Он отрицательно качает головой. «Идет война. Нет ни одного солдата, который откажет себе в удовольствии выстрелить по шару. Я его убрал и оставлю здесь до тех пор, пока не закончится эта глупая заварушка. Это продлится не более недели».
«Меньше, — возражаю я. — Здесь никто не выиграет».
«Ну, будем на это надеяться. — Это вступает в разговор малышка Рене, имеющая вид святоши-недотроги. — Мой отец находится в Метце. Он рассказывал мне, в каком жалком состоянии были жители, когда армия вошла в город».
«Но граф Хольцхаммер не зверь», — вмешивается Клара.
«Он джентльмен. Принц и он должны быстро принять разумное решение, — заявляет банкир Шуммель, упитанный господин, преисполненный беспечного доверия и детской жизнерадостности. — Мой дорогой фон Бек, как дела у вашего знаменитого брата?» Несколько минут мы говорим о Вольфганге, затем о Бисмарке, но вот я уже тороплюсь вернуться к Алекс и Терезе. В гостиной благоухает дымом сигар и розовой водой, той смесью, в которой соединяются самые характерные мужские и женские запахи и которая так нравится мне. Холодноватый яркий свет красивой люстры, мягкость персидского ковра и изысканное общество вызывают у меня чувство эйфории, которое, однако, быстро улетучивается. Шуммель опирается на каминную доску из розового мрамора. Его белая лысеющая голова отражается в зеркале вместе с крупной люстрой. Сложив веер, Рене слушает, как он рассказывает о своем недавнем пребывании в Алжире, где он жил в отеле «Святого Георгия». «Директор отеля, швейцарец по имени Эш-Мюллер, такой замечательный, просто потрясающий человек! Вы знаете его?» Я присоединяюсь к его мнению, хотя, честно говоря, не сохранил об этом директоре почти никаких воспоминаний. Я предпочитаю отель Кирша, недалеко от Английского клуба. Рене кажется мне сегодня вечером очень соблазнительной. Она одета в светло-голубое с позолотой платье. Ее каштановые волосы падают крупными локонами на обнаженные плечи. Она тоже кое-что помнит об Алжире, где ее мать служила гувернанткой у одного немецкого коммерсанта. Шуммель приходит в восторг. «Ах-ах, подумать только! Значит, вы были белой наложницей в гареме! И вы сбежали!»

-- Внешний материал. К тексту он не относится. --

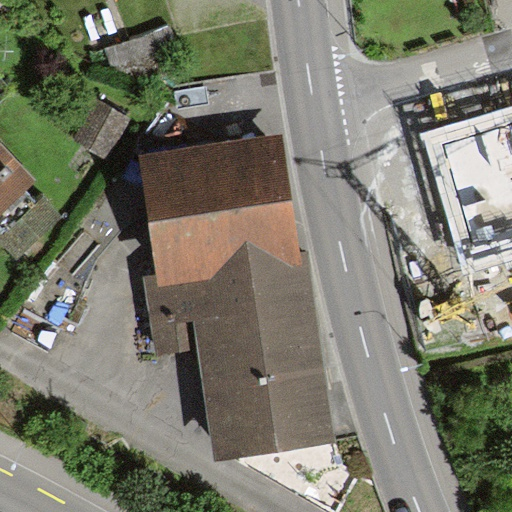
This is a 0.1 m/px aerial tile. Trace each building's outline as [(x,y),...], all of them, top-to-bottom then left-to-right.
[(96,99),(74,139),(110,158),(132,119),(96,99)] [(511,116),(480,126),(435,140),(472,261),(511,249),(511,116)] [(132,153),(149,284),(295,266),(278,134),(132,153)] [(0,140),(0,216),(38,181),(0,140)] [(45,196),(0,237),(0,241),(17,259),(63,216),(45,196)] [(295,266),(149,284),(157,348),(195,343),(210,456),(318,443),(295,266)]
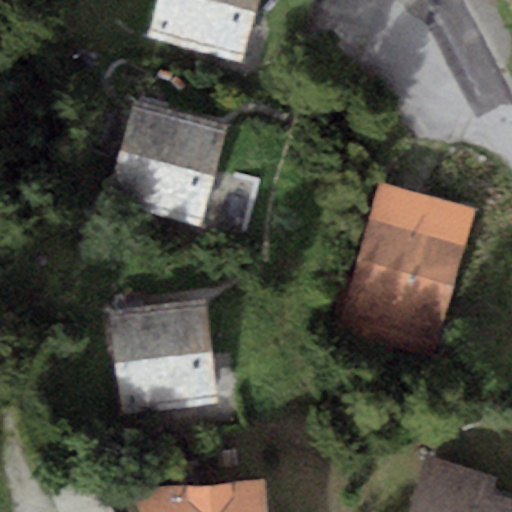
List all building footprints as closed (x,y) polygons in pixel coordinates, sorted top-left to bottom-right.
[(160,0),(151,36),(242,60),(258,0),(160,0)] [(134,101),(107,199),(200,225),(227,127),(134,101)] [(374,183),(335,324),(436,352),(475,211),(374,183)] [(107,313),(121,411),(218,398),(205,300),(107,313)] [(425,456),(408,511),(511,511),(511,500),(490,494),(495,477),(425,456)] [(136,490),(137,511),(266,511),(264,480),(136,490)]
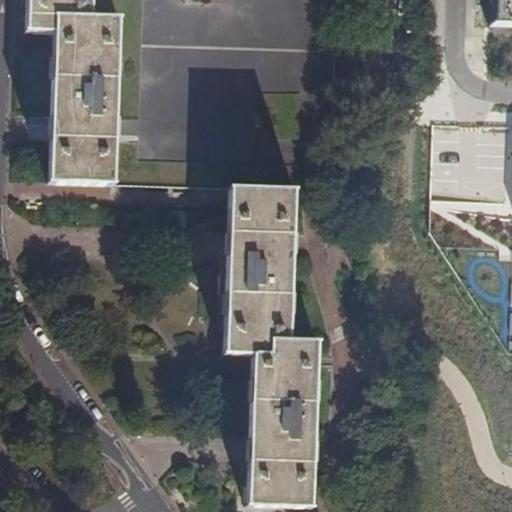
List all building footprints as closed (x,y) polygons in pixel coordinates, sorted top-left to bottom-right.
[(86,22),(86,0),(22,0),(22,34),(50,35),(50,21),(86,22)] [(86,0),(86,22),(117,23),(114,188),(226,191),(289,193),(306,193),(325,193),(327,193),(333,0),(86,0)] [(511,28),(511,0),(485,0),(485,28),(511,28)] [(50,21),(50,35),(46,186),(114,188),(117,23),(86,22),(50,21)] [(382,196),(414,197),(417,135),(384,134),(382,196)] [(267,343),(283,343),(289,193),(226,191),(221,356),(248,357),(267,357),(267,343)] [(267,357),(248,357),(244,507),(306,509),(310,344),(283,343),(267,343),(267,357)]
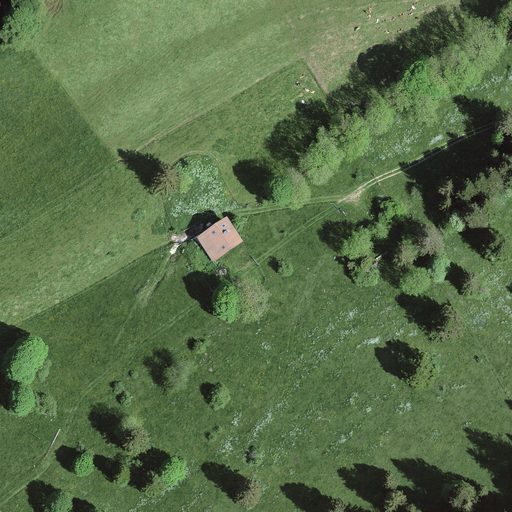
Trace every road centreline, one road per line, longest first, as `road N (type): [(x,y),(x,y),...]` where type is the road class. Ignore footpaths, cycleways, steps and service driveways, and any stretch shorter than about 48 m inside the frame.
road 1 (track): [(0,330),(219,216),(356,196)]
road 2 (track): [(511,118),(356,196)]
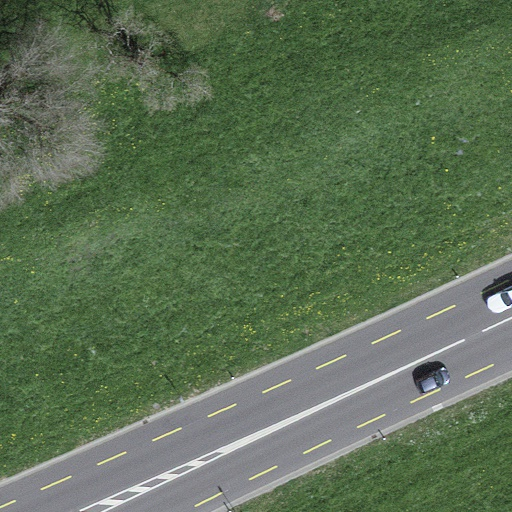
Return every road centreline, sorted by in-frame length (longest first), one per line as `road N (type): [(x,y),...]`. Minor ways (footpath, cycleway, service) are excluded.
road 1 (primary): [(437,352),(18,511)]
road 2 (primary): [(171,511),(303,449),(437,352)]
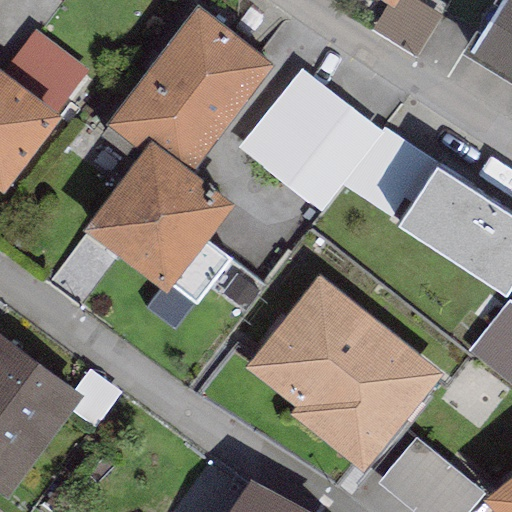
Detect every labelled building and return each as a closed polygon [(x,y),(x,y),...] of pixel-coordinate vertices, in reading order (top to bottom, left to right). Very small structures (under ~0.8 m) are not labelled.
[(366,0),(385,12),(393,17),(402,0),(366,0)] [(440,18),(410,0),(402,0),(393,17),(385,12),(371,33),(414,60),(440,18)] [(511,0),(500,0),(461,62),(511,93),(511,0)] [(271,75),(195,16),(105,133),(141,160),(148,151),(189,182),(271,75)] [(34,33),(0,75),(0,82),(49,122),(87,75),(34,33)] [(300,72),(238,151),(321,216),(383,137),(375,130),(300,72)] [(0,82),(0,198),(2,200),(58,129),(49,122),(0,82)] [(232,215),(189,182),(148,151),(141,160),(82,237),(166,301),(232,215)] [(511,296),(511,215),(443,170),(399,237),(505,307),(507,304),(511,296)] [(440,379),(317,283),(246,373),(295,411),(289,419),(363,477),(440,379)] [(115,305),(93,290),(78,310),(100,326),(115,305)] [(511,308),(507,304),(468,354),(511,387),(511,308)] [(71,395),(0,341),(0,499),(7,504),(74,416),(83,404),(71,395)] [(89,372),(71,395),(83,404),(74,416),(94,431),(121,395),(89,372)] [(472,511),(484,498),(415,442),(378,487),(408,511),(472,511)] [(511,511),(511,487),(485,510),(486,511),(511,511)] [(294,511),(251,490),(235,511),(294,511)]
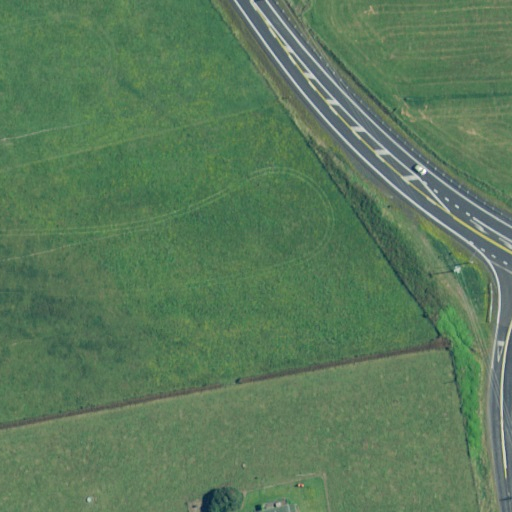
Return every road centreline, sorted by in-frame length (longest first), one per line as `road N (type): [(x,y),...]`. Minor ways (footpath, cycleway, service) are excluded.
road 1 (primary): [(252,0),(356,128),(440,201),(511,247)]
road 2 (unclassified): [(510,511),(501,400),(511,319)]
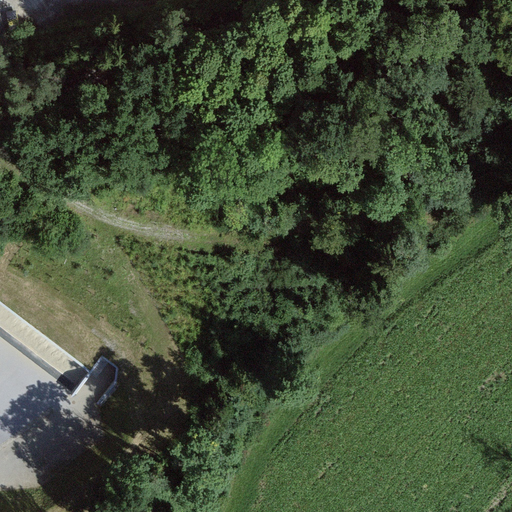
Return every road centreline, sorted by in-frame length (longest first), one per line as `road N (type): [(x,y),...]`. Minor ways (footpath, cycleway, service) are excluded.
road 1 (track): [(0,108),(263,0)]
road 2 (track): [(0,475),(107,391)]
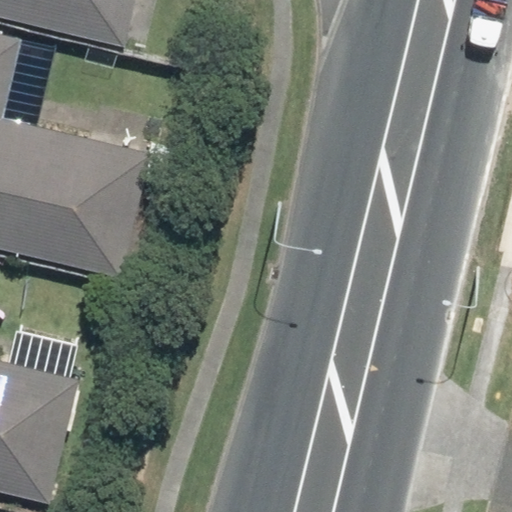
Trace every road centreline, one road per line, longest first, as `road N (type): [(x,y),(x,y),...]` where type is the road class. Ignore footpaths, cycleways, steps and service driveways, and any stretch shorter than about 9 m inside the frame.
road 1 (secondary): [(427,134),(334,511)]
road 2 (secondary): [(427,134),(358,0)]
road 3 (secondary): [(459,0),(427,134)]
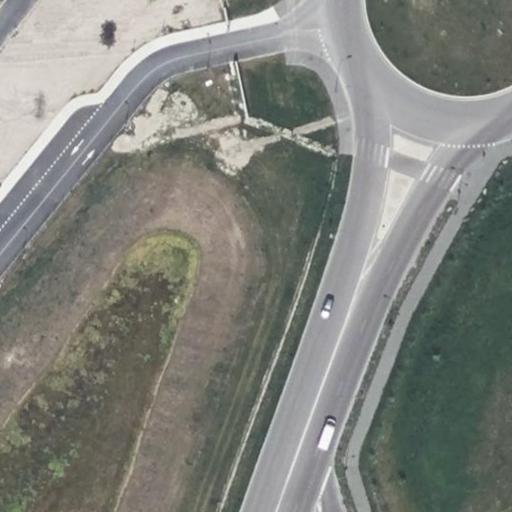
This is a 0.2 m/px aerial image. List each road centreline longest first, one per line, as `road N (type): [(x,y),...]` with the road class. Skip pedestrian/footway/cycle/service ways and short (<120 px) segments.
road 1 (unclassified): [(374,93),(374,158),(323,365)]
road 2 (unclassified): [(323,365),(462,129)]
road 3 (unclassified): [(323,365),(273,511)]
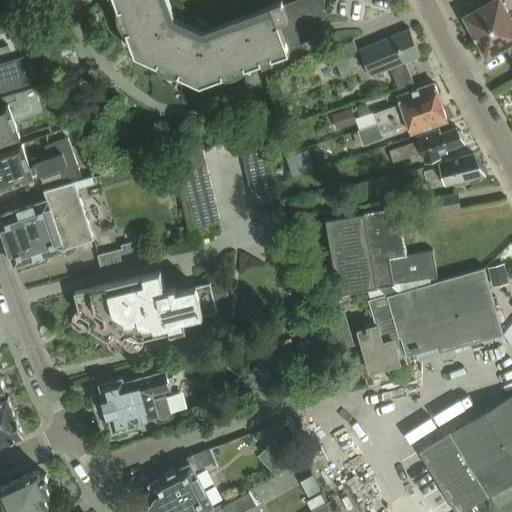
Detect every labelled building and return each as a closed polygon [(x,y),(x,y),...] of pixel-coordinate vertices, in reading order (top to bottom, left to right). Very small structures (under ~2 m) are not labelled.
[(201,84),(290,52),(301,45),(310,37),(318,27),(323,15),(325,3),(324,0),(298,0),(284,5),(282,0),(272,4),(274,10),(204,36),(171,21),(163,0),(116,0),(136,54),(201,84)] [(476,37),(511,18),(501,0),(479,0),(483,6),(465,17),(476,37)] [(476,37),(487,58),(506,47),(511,57),(511,19),(511,18),(476,37)] [(415,84),(406,62),(421,56),(410,28),(360,48),(371,77),(392,68),(401,90),(415,84)] [(336,63),(359,53),(354,40),(331,50),(336,63)] [(80,65),(74,46),(59,51),(65,70),(80,65)] [(0,94),(21,88),(13,61),(0,65),(0,94)] [(379,123),(442,102),(435,83),(399,95),(402,104),(376,113),(379,123)] [(19,101),(9,104),(0,107),(0,144),(20,138),(15,123),(44,113),(36,89),(17,95),(19,101)] [(6,96),(9,104),(19,101),(17,95),(16,93),(6,96)] [(6,96),(0,98),(0,107),(9,104),(6,96)] [(412,133),(448,121),(442,102),(379,123),(379,124),(383,133),(409,124),(412,133)] [(351,108),(331,114),(336,130),(358,123),(357,119),(354,120),(351,108)] [(364,144),(384,137),(383,133),(379,124),(359,131),(364,144)] [(440,151),(464,143),(465,143),(457,127),(456,127),(456,128),(442,132),(440,128),(418,136),(419,140),(394,149),(398,161),(423,152),(426,161),(441,156),(440,151)] [(256,214),(281,208),(264,132),(239,139),(256,214)] [(75,181),(82,179),(68,137),(45,145),(49,157),(30,163),(23,143),(0,150),(0,188),(35,176),(39,175),(40,179),(61,172),(65,184),(75,181)] [(196,229),(222,223),(203,148),(178,154),(196,229)] [(308,150),(286,157),(293,177),(314,171),(308,150)] [(473,153),(441,162),(443,167),(426,171),(425,167),(414,170),(418,186),(446,178),(447,185),(484,176),(485,176),(473,153)] [(277,176),(284,174),(281,167),(275,169),(277,176)] [(61,172),(40,179),(44,191),(65,184),(61,172)] [(82,179),(75,181),(77,188),(93,183),(91,176),(82,179)] [(0,221),(15,266),(94,239),(77,188),(75,181),(65,184),(44,191),(47,200),(0,216),(0,221)] [(430,199),(432,212),(461,207),(458,194),(430,199)] [(327,219),(339,294),(438,277),(433,250),(407,254),(399,207),(327,219)] [(102,267),(145,256),(141,240),(122,245),(123,249),(98,255),(102,267)] [(489,268),(493,283),(507,279),(503,264),(489,268)] [(378,324),(359,330),(371,372),(401,363),(400,358),(438,347),(439,352),(504,334),(485,267),(371,300),(378,324)] [(183,321),(218,312),(216,302),(212,285),(211,283),(177,291),(176,287),(166,290),(161,271),(75,292),(81,314),(89,328),(110,341),(126,341),(171,330),(169,321),(183,318),(183,321)] [(229,299),(225,282),(212,285),(216,302),(229,299)] [(355,344),(351,332),(344,309),(327,314),(337,349),(355,344)] [(266,338),(269,349),(292,343),(289,332),(266,338)] [(318,337),(297,341),(303,368),(324,363),(318,337)] [(153,392),(172,387),(167,370),(124,382),(123,378),(101,384),(114,431),(136,425),(135,421),(158,415),(159,416),(164,417),(168,416),(172,412),(167,396),(155,399),(153,392)] [(457,511),(462,511),(470,508),(511,481),(511,395),(420,451),(457,511)] [(0,443),(25,433),(9,396),(0,399),(0,443)] [(278,436),(267,447),(287,468),(298,458),(278,436)] [(151,484),(157,497),(152,505),(155,511),(202,511),(215,506),(197,471),(220,459),(214,446),(187,457),(190,463),(151,484)] [(0,486),(0,509),(7,506),(9,511),(34,511),(49,505),(45,496),(51,493),(46,482),(50,480),(46,472),(41,474),(39,469),(0,486)] [(327,500),(323,493),(307,502),(311,510),(325,502),(325,501),(327,500)] [(335,511),(337,511),(331,501),(310,511),(335,511)]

«Точно, — откликается Рене. — В борделе такая уютная жизнь!»
«По меньшей мере, позже вы сможете обустроить свою жизнь так, как хотите». Я почти испытываю ревность, когда вижу, что Шуммель протягивает ей руку, чтобы увести с собой. Я решаю поговорить с фрау Шметтерлинг, чтобы заполучить Рене на следующую ночь. «А потом, у вас здесь столько друзей, — добавляет банкир, — что вам не угрожает скука, которая бывает в обществе одного хозяина».
Я смотрюсь в зеркало и понимаю, что нравлюсь себе. Ухоженные усы, элегантная фигура, вечерний туалет отлично идет мне. У меня глубокие черные глаза и блестящие волосы. В моей манере держаться нет ни капли высокомерия. Неудивительно, что Алекс находит меня таким привлекательным. Я внимательно рассматриваю свой рот. Красные губы несут на себе печать некоторой утонченной сексуальности. Я представляю собой добычу для любой женщины. Интересно, надеется ли Алекс выйти за меня замуж. Не думаю, что это возможно теперь. С моей стороны было бы чистым безумием даже думать об этом. Она слишком молода. Да потом, я и не верю в то, что она по-настоящему любит меня. Когда я вновь присоединяюсь к гостям, сгрудившимся вокруг графа Стефаника, меня вдруг охватывает страх. Я начинаю сомневаться, люблю ли я ее сам. Однако даже от мысли, что она может покинуть меня, я испытываю страдания.